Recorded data
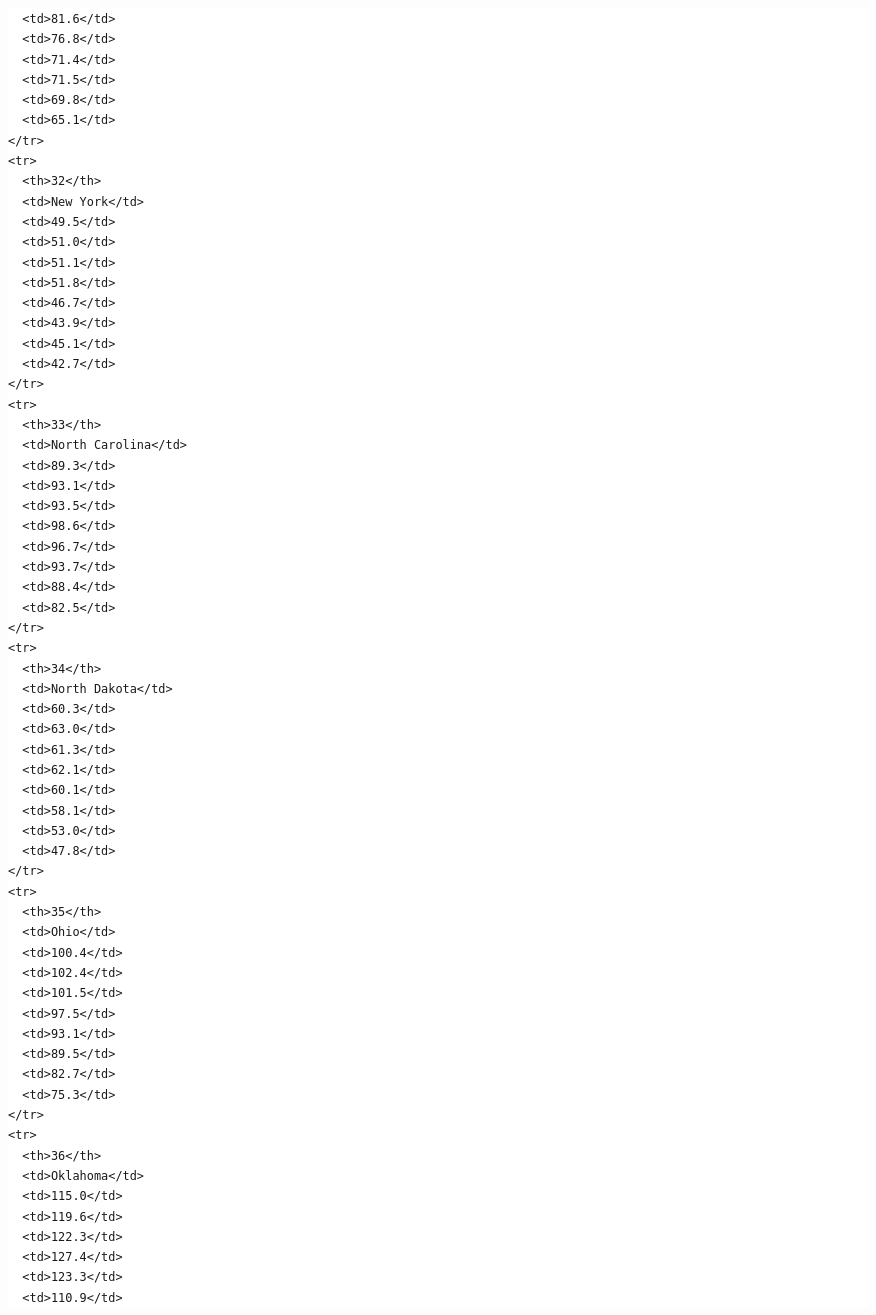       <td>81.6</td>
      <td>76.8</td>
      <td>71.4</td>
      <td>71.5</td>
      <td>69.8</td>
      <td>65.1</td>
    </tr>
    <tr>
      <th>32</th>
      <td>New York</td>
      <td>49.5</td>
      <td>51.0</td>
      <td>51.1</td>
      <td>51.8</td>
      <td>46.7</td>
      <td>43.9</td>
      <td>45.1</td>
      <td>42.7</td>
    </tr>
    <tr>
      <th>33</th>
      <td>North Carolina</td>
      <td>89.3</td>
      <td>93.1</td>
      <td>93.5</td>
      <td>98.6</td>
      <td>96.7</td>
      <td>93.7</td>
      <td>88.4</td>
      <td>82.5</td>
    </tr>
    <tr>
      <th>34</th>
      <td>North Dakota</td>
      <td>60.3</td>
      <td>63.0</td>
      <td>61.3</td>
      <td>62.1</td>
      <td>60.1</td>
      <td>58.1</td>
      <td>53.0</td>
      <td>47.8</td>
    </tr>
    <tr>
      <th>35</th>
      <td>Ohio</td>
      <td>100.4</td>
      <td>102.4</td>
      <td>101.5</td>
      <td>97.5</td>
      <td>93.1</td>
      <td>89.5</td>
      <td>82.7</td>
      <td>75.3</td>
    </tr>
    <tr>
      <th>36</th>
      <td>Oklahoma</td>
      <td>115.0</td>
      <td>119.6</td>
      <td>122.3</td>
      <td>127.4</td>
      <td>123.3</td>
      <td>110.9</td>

*Task item*. Determine how many lines above have the string "North" and output nothing besides the count.

*Result below*. 2